Render the part of the records that opens with the line containing "left hip: (206, 306, 2)" and closes with the line containing "left elbow: (571, 250, 16)" as a JSON list of strings, one per line, with both of those lines included and blank lines left out.

▼

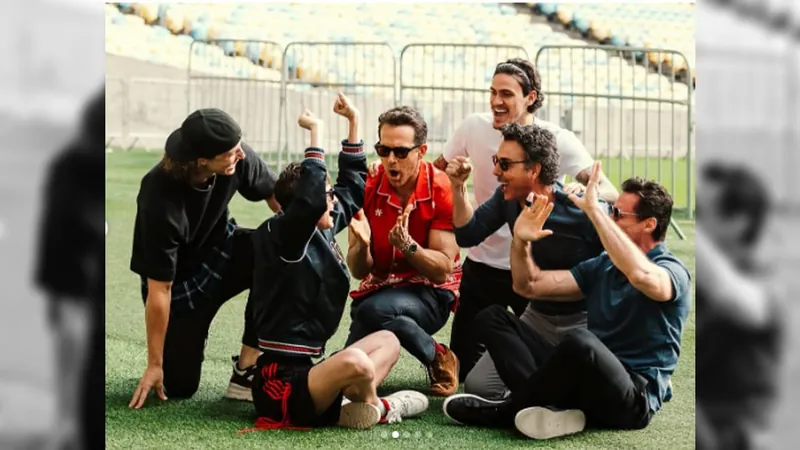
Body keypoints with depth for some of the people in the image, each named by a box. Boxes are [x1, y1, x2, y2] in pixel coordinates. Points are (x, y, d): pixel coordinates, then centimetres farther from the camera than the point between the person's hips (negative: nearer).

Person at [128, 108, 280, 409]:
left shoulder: (236, 156, -23)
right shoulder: (160, 200, -36)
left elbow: (275, 194, -4)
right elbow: (159, 290, -28)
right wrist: (155, 364, -19)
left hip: (220, 248, 4)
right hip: (181, 281, -4)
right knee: (179, 387, -8)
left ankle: (247, 372, -17)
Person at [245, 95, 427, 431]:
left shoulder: (322, 231, 11)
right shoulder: (280, 236, -14)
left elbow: (352, 188, 25)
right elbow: (310, 200, -33)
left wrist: (354, 121, 23)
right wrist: (316, 131, -24)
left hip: (306, 369, 10)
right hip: (280, 381, -10)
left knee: (387, 340, 22)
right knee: (355, 362, -37)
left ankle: (350, 403, -6)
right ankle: (371, 408, -1)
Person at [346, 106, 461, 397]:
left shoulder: (442, 190, -14)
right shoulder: (367, 189, -6)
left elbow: (443, 270, -15)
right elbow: (358, 271, -5)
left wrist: (407, 246, -33)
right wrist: (362, 244, -27)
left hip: (430, 295, -3)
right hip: (379, 290, 3)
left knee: (375, 310, -35)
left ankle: (439, 360, -12)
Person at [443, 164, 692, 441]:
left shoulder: (672, 271, -6)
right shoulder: (602, 266, 18)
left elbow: (641, 275, -32)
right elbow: (530, 286, 18)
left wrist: (594, 209, -28)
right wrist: (521, 242, 0)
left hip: (633, 400, -8)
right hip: (586, 379, 8)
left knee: (581, 341, -40)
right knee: (491, 317, -1)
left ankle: (507, 412, -14)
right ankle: (549, 409, -26)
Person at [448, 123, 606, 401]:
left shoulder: (584, 210, -23)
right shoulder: (507, 198, -3)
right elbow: (468, 236, 1)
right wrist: (458, 187, -10)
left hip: (585, 323, -6)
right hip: (538, 318, 6)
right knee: (478, 386, -5)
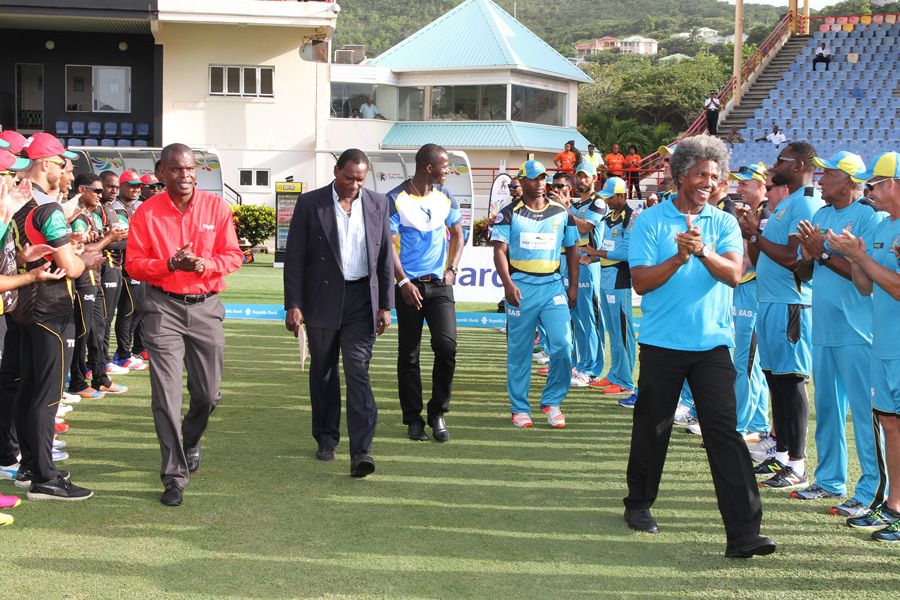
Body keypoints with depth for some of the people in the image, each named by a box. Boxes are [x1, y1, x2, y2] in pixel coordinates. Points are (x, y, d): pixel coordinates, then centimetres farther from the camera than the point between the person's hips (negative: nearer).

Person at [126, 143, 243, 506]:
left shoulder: (216, 207, 1)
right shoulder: (147, 213, -3)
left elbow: (233, 256, 3)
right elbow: (134, 264, -2)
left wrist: (205, 265, -16)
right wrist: (170, 264, -19)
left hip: (206, 306, 2)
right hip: (163, 307, -2)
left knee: (208, 394, 9)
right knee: (166, 394, -6)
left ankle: (190, 440, 42)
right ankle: (174, 474, 2)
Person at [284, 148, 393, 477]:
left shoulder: (378, 204, 4)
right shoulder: (310, 203, -3)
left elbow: (385, 257, 9)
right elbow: (294, 257, -3)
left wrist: (386, 305, 5)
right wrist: (293, 305, -8)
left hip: (361, 299, 0)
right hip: (322, 299, 0)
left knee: (358, 371, -9)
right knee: (323, 372, 12)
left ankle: (361, 451, -12)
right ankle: (326, 438, 27)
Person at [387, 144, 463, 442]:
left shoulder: (445, 197, 8)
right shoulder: (396, 199, -7)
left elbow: (457, 233, 19)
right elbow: (388, 244, -8)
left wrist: (451, 269, 5)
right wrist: (403, 282, -15)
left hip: (439, 283, 3)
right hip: (409, 285, -3)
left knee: (447, 345, -10)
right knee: (409, 354, 4)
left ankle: (438, 412, 6)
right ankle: (413, 418, 15)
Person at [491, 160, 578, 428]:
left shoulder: (561, 212, 11)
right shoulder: (509, 214, 2)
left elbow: (571, 250, 16)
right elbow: (500, 250, -5)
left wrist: (574, 286, 8)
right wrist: (507, 283, -19)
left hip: (553, 286, 2)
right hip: (520, 287, -2)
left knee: (562, 344, -10)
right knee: (518, 350, 4)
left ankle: (552, 401, 7)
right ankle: (519, 408, 15)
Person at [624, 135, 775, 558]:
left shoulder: (724, 223, 8)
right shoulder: (650, 221, 1)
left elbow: (733, 274, -7)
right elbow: (641, 282, -6)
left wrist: (703, 250, -24)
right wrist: (679, 258, -20)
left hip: (712, 344, 1)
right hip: (662, 344, -1)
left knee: (724, 431, -7)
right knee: (652, 428, 11)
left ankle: (743, 533, -10)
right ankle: (639, 504, 34)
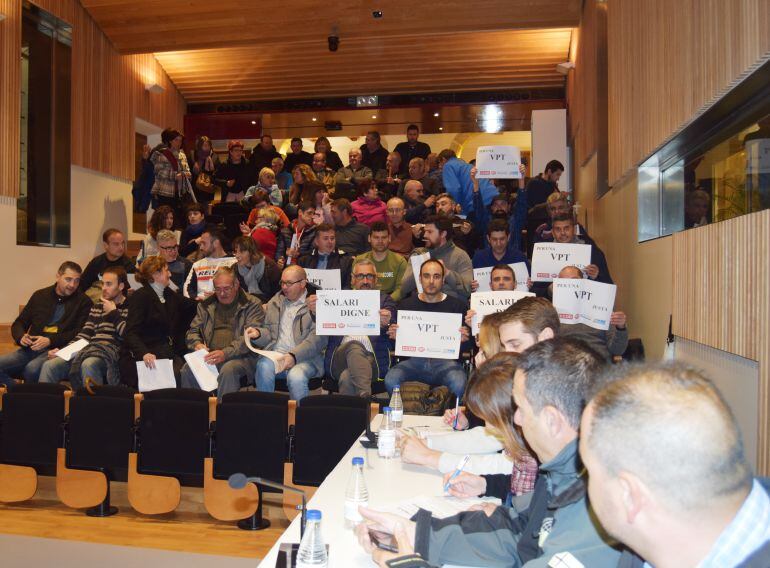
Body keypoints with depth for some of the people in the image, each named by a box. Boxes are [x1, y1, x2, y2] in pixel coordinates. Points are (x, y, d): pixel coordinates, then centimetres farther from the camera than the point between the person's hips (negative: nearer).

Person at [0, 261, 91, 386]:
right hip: (31, 348, 5)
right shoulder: (40, 295, 18)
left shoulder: (83, 302, 6)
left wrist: (50, 341, -15)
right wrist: (21, 337, -1)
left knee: (32, 369, -33)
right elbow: (18, 324, 22)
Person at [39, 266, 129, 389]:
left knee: (88, 364, -39)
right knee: (49, 365, -18)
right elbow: (84, 334, 20)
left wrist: (113, 313, -1)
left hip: (111, 351, -6)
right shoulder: (97, 307, 26)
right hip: (87, 350, 6)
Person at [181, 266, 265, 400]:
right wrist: (197, 344, -2)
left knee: (228, 370, -35)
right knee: (188, 369, -24)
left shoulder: (252, 305, 3)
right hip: (210, 356, 4)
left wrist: (225, 353, -20)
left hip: (241, 357, -4)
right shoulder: (206, 305, 19)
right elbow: (192, 331, 23)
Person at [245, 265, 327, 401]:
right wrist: (258, 333, -3)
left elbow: (318, 339, -8)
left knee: (296, 376, -34)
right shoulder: (275, 302, 20)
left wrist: (294, 356, -21)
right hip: (275, 354, 4)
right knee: (263, 367, -29)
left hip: (305, 358, -3)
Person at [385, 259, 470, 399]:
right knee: (391, 380, -28)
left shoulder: (458, 305, 11)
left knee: (458, 384, -33)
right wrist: (394, 335, -7)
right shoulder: (406, 305, 14)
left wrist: (464, 338, -12)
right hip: (414, 360, 1)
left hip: (446, 360, -1)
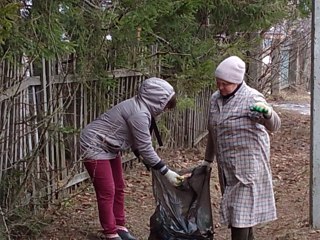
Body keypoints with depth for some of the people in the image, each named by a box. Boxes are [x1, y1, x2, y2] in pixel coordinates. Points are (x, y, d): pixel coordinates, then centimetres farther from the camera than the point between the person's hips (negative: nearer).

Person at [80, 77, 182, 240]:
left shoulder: (140, 108, 2)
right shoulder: (139, 114, -28)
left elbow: (139, 143, 10)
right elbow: (145, 148, -25)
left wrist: (152, 166, 11)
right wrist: (166, 172, -18)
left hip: (109, 147, 10)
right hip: (95, 147, -10)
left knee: (119, 188, 14)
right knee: (107, 192, -4)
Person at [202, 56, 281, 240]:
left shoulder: (251, 99, -14)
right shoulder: (215, 99, 7)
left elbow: (274, 126, -23)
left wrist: (267, 112, -45)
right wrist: (208, 159, 24)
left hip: (247, 164, -7)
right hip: (227, 166, 7)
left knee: (241, 210, -6)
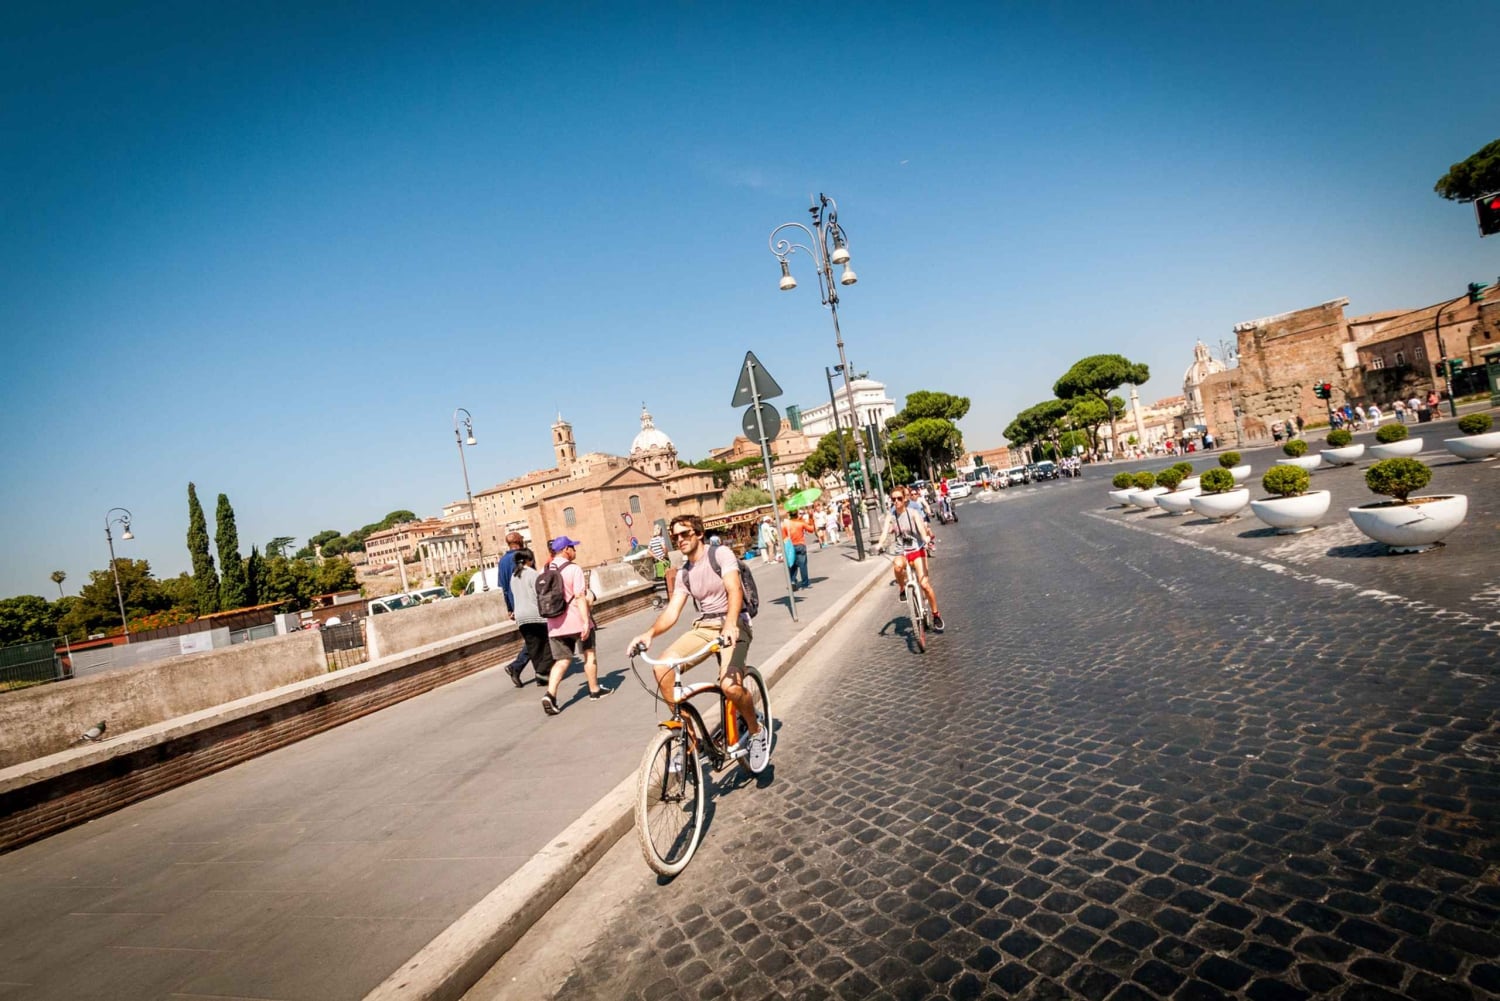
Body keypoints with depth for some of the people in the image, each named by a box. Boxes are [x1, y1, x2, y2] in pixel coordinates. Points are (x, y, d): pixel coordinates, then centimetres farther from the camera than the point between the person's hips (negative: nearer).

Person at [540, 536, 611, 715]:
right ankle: (595, 690, 24)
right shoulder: (573, 569, -12)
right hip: (576, 620, -5)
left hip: (554, 624, 5)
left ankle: (550, 694, -9)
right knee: (589, 653, 13)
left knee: (562, 660, 9)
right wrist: (586, 621, -23)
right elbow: (580, 597, -20)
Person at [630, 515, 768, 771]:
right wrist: (650, 633, -17)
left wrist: (730, 623, -41)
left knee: (730, 685, -30)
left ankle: (756, 729, 3)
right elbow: (672, 611, 4)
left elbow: (735, 590, -21)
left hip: (732, 626, -6)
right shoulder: (684, 573, 13)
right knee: (662, 668, -20)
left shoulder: (721, 553, -6)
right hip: (703, 627, 6)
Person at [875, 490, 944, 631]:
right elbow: (885, 530, -15)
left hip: (917, 550, -1)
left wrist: (926, 537, -46)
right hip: (901, 552, 1)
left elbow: (921, 525, -23)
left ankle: (936, 614, 8)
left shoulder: (912, 513, -6)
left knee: (924, 584, -13)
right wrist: (880, 543, -36)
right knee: (897, 565, -36)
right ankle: (902, 588, -6)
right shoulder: (890, 515, 1)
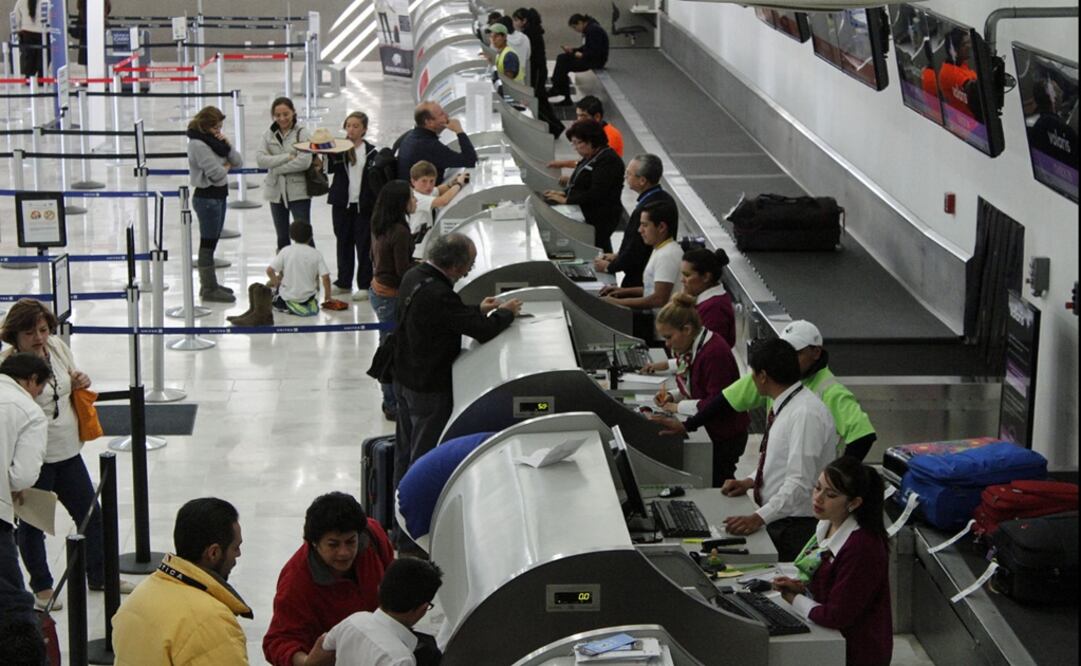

▲

ANSWER BOX
[
  "left hip: (206, 306, 2)",
  "right hip: (163, 307, -2)",
  "left knee: (208, 394, 9)",
  "right knee: (166, 394, -6)",
  "left ankle: (190, 440, 42)",
  "right ankle: (174, 474, 2)",
  "Person at [284, 148, 393, 477]:",
  "left shoulder: (378, 204, 4)",
  "right shoulder: (310, 203, -3)",
  "left elbow: (385, 257, 9)",
  "right elbow: (294, 257, -3)",
  "left wrist: (386, 305, 5)",
  "right wrist: (293, 305, -8)",
  "left hip: (361, 299, 0)",
  "right hip: (322, 299, 0)",
  "left knee: (358, 371, -9)",
  "right knee: (323, 372, 12)",
  "left ankle: (361, 451, -12)",
  "right ankle: (326, 438, 27)",
  "Person at [387, 144, 463, 442]:",
  "left shoulder: (445, 197, 8)",
  "right shoulder: (396, 199, -7)",
  "left elbow: (457, 233, 19)",
  "right elbow: (388, 244, -8)",
  "left wrist: (451, 269, 5)",
  "right wrist: (403, 282, -15)",
  "left hip: (439, 283, 3)",
  "right hip: (409, 285, -3)",
  "left knee: (447, 345, -10)",
  "right knee: (409, 354, 4)",
  "left ankle: (438, 412, 6)",
  "right ankle: (413, 418, 15)",
  "Person at [491, 160, 578, 428]:",
  "left shoulder: (561, 212, 11)",
  "right shoulder: (509, 214, 2)",
  "left elbow: (571, 250, 16)"
]